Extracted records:
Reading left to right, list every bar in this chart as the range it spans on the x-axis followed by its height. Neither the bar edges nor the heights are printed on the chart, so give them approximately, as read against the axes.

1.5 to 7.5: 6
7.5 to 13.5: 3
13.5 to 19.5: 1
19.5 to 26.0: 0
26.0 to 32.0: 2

What needs to be done
Update the records above by replacing "bar" with "column" wherever it appears, leaving everything else unchanged.

Response to the exercise
Reading left to right, list every column in this chart as the range it spans on the x-axis followed by its height. Neither the column edges nor the heights are printed on the chart, so give them approximately, as read against the axes.

1.5 to 7.5: 6
7.5 to 13.5: 3
13.5 to 19.5: 1
19.5 to 26.0: 0
26.0 to 32.0: 2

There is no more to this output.